Гриша охотно согласился и направил лодку по узкой протоке в противоположную сторону от села. Плыли почти молча. Олеся была грустна, смотрела то на воду, то на берег, словно прятала взгляд.

— Леся, ты чего такая невеселая? — спросил наконец Гриша.

Олеся еще ниже опустила голову. Под черными длинными ресницами сверкнули слезы.

— Олеся, что с тобой? — обняв ее, спросил Гриша. — Ты не рада, что я еду учиться?

— Я ра-ра-да… — заплакала девушка. — Только ты выучишься и забудешь меня.

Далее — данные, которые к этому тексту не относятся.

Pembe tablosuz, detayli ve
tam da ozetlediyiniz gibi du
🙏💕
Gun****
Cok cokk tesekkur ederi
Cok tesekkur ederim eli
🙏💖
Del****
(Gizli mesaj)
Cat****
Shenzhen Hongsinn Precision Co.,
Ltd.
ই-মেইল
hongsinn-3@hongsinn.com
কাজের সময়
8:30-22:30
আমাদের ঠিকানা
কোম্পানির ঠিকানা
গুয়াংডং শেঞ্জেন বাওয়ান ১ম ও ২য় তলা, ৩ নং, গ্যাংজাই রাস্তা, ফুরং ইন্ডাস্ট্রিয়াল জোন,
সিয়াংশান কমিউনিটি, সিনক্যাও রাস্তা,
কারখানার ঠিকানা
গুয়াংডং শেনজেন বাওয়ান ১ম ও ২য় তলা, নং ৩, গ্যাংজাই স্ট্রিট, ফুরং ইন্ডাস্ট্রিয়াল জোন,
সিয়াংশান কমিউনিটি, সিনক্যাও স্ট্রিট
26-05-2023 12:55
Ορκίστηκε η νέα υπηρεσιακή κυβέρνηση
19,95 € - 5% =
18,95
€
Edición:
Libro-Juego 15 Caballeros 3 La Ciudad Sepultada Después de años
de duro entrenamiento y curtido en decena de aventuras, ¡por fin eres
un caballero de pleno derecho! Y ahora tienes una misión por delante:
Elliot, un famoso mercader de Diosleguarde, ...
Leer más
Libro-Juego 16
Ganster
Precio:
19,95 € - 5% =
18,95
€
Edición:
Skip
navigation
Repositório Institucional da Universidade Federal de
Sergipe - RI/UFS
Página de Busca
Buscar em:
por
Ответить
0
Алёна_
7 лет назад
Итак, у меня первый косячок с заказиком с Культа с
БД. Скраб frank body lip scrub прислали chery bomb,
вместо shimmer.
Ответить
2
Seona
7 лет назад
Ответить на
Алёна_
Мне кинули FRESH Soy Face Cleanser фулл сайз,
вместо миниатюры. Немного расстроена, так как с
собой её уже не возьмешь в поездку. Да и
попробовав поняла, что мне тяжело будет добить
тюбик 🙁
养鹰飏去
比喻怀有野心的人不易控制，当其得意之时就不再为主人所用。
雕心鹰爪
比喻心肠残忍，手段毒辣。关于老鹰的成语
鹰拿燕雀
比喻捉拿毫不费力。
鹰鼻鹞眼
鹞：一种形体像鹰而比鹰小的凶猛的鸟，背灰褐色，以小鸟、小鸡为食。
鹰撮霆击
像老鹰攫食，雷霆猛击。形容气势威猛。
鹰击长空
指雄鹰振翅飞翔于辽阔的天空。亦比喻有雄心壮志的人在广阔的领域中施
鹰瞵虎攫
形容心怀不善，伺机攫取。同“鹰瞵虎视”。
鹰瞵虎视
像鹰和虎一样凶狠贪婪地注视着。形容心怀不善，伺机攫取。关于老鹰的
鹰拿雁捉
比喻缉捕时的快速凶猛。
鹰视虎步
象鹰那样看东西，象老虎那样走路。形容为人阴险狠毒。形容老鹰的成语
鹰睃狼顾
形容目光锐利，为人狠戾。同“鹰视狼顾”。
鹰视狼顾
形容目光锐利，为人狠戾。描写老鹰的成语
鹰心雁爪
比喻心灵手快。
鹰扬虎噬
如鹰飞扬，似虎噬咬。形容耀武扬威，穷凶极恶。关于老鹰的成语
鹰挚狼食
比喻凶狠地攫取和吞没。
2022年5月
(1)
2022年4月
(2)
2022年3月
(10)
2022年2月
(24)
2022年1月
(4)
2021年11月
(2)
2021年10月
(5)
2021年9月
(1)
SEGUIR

Гриша поцеловал ее в мокрую от слез щеку. Олеся не противилась, а, прильнув головой к его плечу, заплакала еще горше.

— Так всегда бывает. Ученые… с неучеными не… не знаются.

— Но ведь ты тоже собираешься учиться…

Олеся махнула рукой:

— Уже не хочу на врача. Теперь хочу агрономом.

— Но ты ж уже подружилась с медициной.

— То так вышло. Случайно… Теперь вижу, долго не вытерплю. Тяжко смотреть на больных. Я в детстве насмотрелась на больную маму. Да еще и теперь… В поле бы…

— Ну что ж… Учись пока в вечерней школе. А потом поедешь в город. Там встретимся.

— Нужна я тебе буду в городе! Там не такие найдутся…

Плыли уже больше часа. Но Олеся никак не могла успокоиться. Гриша никогда не думал, что письмо, которого он ждал с таким нетерпением, может причинить ей столько горя.

Вдоволь наплакавшись, Олеся достала платочек из рукава платьица, вытерла глаза и сказала тоном, не допускающим возражений:

— Поедешь завтра на рассвете. Александр Федорович едет поступать в институт и тебя отвезет. А сегодня всю ночь будешь играть мне на скрипке. Когда выучишься, будешь играть всем людям. А эту ночь играй мне, только мне!

Гриша грустно усмехнулся.

— Чудачка ты, даже когда я буду далеко от тебя, играть буду только тебе. Одной тебе! Я читал в книжке, что у всех музыкантов была любимая и они всю жизнь играли только для нее.

— А я у тебя любимая?

Крепко зажмурив глаза, Гриша кивнул утвердительно.

Вечером курсанты и работники МТС собрались на берегу озера под старой косматой березой. Всем хотелось в последний раз послушать своего музыканта.